O que acontece?Muitos desses profissionais são dedicados,interessam-se o suficiente pelo seu trabalho a ponto de fazer supervisôes clínicas custeadas com dificuldade,ou cursos de extensão em psicopatologia,ou psicanálise,ou saúde pública,ou outra de inúmeras tentativas de validar a própria perplexidade apelando ao velho colo institucional.Portanto,esse efeito estupefaciente de palavras sagradas que ninguém sabe o que querem dizer.não se explica de forma simples como deficiências na formação,complexidade crescente dos desafios da clínica(o que é verdade).
Penso que o primeiro passo poderia ser lembrar que apesar dos cartesianos discursos dos administradores do estado,ou da beleza quase evangélica das cartilhas do Ministério da Saúde,na sua ingenuidade e clareza esquemática,geralmente quem faz as cartilhas não é quem atende nos aparatos do estado,ou fez isso há tanto tempo que já não se lembra mais de como era.E ao lermos esses manuais ficamos com a impressão de que quem os escreveu tentou fazer como na passagem bíblica onde Deus criou o mundo:ele dizia faça-se e a coisa aparecia pronta.Da mesma forma:façam-se os Caps.Façam-se os grupos com os familiares.Façam-se a aderência ao tratamento.Façam-se a ambiência,o profissional de referência,o projeto terapêutico singular,a transdisciplinaridade.E faça-se a cara de que todos sabemos do que estamos falando;afinal,as palavras sagradas são tabu,e perguntar pode ser mal interpretado como  questionar,e questionar ser visto como confrontar,e...temos todos nossas contas pra pagar no final do mês.

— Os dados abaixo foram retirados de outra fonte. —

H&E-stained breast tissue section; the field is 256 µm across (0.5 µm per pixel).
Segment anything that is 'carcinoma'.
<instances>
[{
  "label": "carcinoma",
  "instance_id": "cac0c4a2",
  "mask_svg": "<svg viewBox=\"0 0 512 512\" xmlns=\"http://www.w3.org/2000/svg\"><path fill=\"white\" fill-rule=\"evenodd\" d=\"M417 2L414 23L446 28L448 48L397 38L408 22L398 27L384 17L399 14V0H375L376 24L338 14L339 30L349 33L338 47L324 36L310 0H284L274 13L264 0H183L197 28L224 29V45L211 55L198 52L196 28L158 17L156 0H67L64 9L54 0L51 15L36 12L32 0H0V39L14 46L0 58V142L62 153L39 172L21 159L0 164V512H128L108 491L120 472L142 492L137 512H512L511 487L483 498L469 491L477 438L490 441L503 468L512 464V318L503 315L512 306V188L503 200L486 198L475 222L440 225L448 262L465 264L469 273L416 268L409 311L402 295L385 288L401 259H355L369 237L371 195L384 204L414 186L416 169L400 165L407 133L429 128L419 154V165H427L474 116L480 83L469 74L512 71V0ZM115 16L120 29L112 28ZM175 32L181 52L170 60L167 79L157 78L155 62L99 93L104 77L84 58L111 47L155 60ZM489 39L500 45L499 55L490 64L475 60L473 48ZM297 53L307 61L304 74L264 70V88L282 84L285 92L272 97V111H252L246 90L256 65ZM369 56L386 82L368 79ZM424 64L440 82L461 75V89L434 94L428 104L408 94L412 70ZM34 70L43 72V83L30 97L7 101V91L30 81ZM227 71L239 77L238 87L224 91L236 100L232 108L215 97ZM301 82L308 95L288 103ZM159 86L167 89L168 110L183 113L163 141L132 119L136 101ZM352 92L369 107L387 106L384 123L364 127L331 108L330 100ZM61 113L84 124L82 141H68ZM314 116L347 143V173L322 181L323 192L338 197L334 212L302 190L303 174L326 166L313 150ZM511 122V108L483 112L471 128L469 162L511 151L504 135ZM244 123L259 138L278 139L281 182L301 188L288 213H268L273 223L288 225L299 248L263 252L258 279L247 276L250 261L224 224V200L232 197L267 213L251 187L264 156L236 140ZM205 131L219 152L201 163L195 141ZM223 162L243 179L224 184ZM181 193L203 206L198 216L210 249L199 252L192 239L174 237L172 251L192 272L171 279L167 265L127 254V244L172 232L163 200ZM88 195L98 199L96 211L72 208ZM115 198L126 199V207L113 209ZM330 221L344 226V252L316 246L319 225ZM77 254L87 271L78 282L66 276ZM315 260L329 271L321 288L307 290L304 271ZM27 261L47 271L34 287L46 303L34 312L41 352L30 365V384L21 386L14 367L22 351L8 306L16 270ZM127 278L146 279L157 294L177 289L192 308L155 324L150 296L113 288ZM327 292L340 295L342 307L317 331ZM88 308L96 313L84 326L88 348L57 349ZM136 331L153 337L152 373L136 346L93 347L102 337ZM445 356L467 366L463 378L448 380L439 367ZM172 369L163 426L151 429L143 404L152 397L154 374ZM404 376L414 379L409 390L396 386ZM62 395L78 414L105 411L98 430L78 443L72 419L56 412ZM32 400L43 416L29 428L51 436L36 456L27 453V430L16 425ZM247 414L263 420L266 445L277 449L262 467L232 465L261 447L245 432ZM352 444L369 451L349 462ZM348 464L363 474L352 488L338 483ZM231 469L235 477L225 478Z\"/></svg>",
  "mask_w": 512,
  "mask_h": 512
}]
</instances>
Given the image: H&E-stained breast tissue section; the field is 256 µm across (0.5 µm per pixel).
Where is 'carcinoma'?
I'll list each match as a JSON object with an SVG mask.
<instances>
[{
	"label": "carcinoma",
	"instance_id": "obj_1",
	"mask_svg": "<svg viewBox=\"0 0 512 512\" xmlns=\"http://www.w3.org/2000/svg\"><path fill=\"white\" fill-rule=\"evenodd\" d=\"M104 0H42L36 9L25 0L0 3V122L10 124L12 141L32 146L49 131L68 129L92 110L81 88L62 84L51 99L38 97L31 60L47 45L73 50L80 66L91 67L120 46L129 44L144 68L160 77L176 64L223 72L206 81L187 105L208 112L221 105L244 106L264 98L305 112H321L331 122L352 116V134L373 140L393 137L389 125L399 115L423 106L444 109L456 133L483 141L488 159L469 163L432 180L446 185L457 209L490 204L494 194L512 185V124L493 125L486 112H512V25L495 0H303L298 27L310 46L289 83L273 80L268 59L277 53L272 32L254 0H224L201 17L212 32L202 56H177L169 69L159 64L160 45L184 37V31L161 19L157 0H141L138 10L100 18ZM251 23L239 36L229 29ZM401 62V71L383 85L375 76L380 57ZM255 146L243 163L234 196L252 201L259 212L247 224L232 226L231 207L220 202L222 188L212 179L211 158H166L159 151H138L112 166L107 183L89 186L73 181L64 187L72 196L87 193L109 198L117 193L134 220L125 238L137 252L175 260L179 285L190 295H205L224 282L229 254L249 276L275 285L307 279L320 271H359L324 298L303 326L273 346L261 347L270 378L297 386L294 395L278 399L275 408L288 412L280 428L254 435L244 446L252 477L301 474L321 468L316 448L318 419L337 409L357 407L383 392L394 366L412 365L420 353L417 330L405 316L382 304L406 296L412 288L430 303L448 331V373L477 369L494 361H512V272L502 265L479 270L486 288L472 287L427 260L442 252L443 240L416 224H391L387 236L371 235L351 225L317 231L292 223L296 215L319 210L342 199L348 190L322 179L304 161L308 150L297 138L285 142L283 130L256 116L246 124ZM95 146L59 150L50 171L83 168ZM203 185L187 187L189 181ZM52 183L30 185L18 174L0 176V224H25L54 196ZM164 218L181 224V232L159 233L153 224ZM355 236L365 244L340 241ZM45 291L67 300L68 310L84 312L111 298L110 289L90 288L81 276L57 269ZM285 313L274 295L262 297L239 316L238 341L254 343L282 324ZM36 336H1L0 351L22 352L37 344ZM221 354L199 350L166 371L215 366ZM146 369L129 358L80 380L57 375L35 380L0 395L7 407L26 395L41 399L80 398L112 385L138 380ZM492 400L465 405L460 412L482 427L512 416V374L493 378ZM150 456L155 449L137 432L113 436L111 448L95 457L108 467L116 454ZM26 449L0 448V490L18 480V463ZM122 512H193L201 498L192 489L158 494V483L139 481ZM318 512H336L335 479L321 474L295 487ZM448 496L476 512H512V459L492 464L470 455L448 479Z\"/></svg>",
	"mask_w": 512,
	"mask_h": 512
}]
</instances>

Aí encontramos um mecanismo muito eficiente de esterilizar completamente qualquer idéia nova:transformemo-la em conceito canônico,em palavra de ordem,em senha que repitamos indefinidamente até embotarmos nossa capacidade de duvidar.
Proponho o início de uma dessacralização:vamos conversar sobre essas palavras ,idéias.Vamos correr o risco de descobrir que algumas não se adequam mais,outras são potentes se articuladas novamente com alguma virulência.Vamos começar com algumas conversas sobre o que chamamos de saúde,e portanto doença,e portanto tratamento.